* DATA
* * * * *
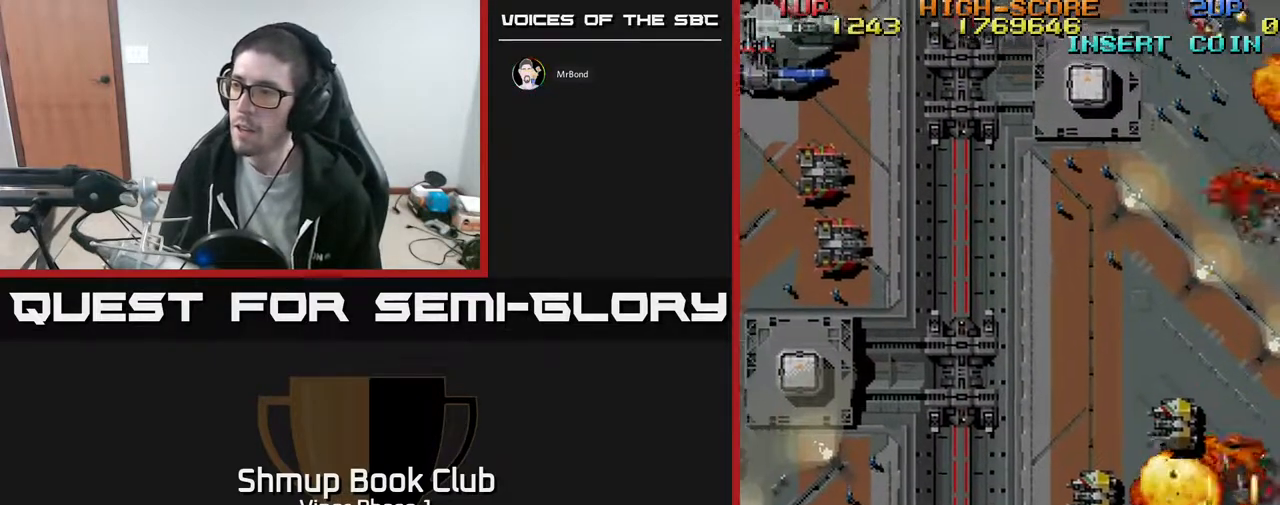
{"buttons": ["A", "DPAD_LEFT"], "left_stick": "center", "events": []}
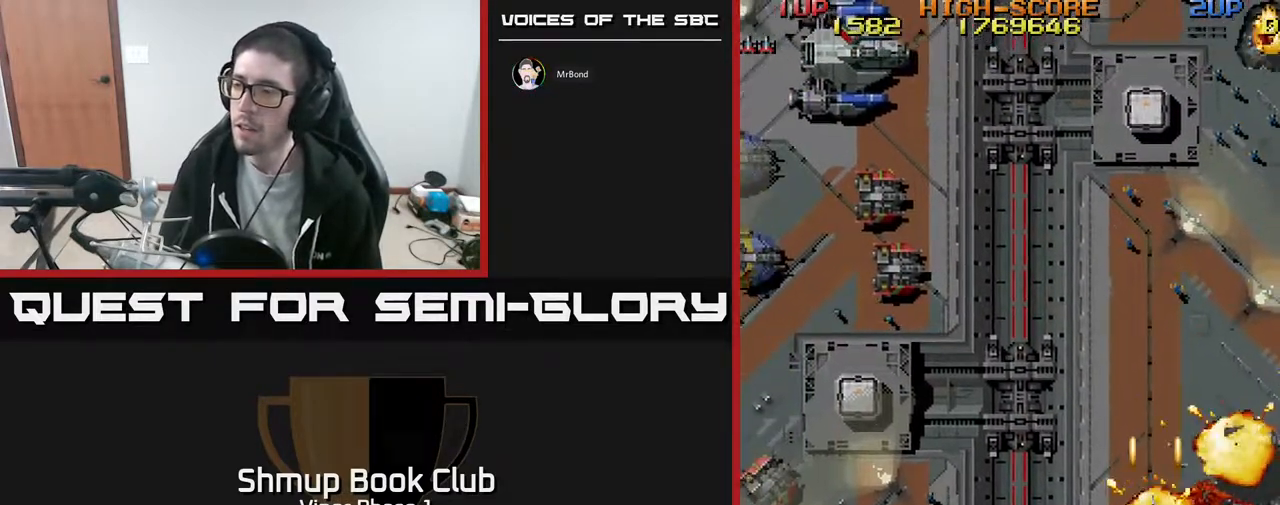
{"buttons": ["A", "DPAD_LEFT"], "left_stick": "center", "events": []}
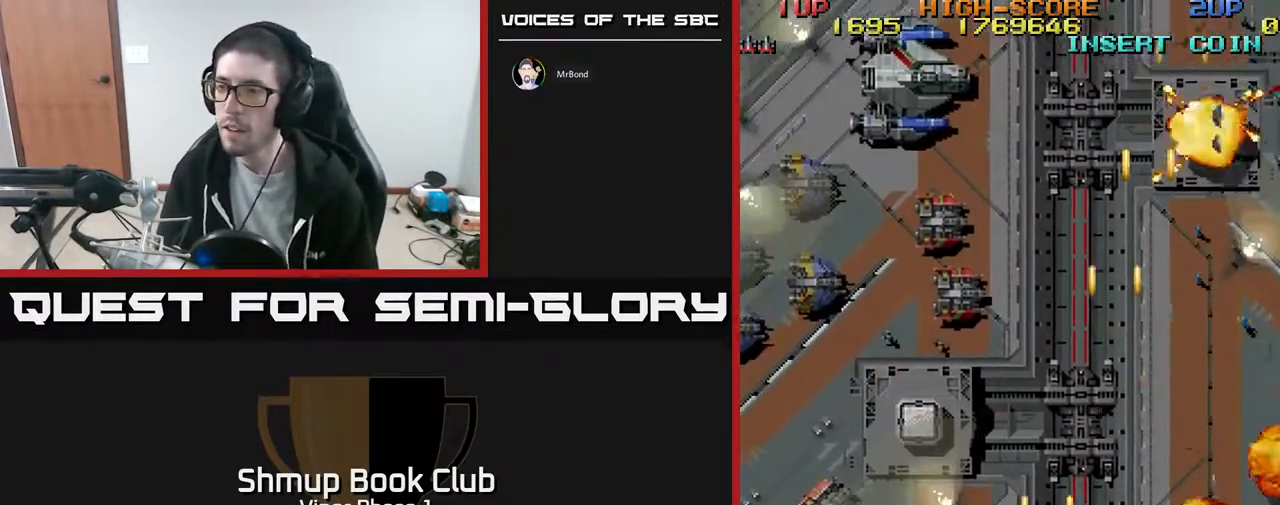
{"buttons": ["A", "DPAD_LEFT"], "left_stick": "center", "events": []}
* * * * *
* WORK INSTRUCTIONS
Line by line, write out the material exactly, leaving the images out.

* WRITTEN SOLUTION
{"buttons": ["A", "DPAD_LEFT"], "left_stick": "center", "events": []}
{"buttons": ["A", "DPAD_LEFT"], "left_stick": "center", "events": []}
{"buttons": ["A", "DPAD_LEFT"], "left_stick": "center", "events": []}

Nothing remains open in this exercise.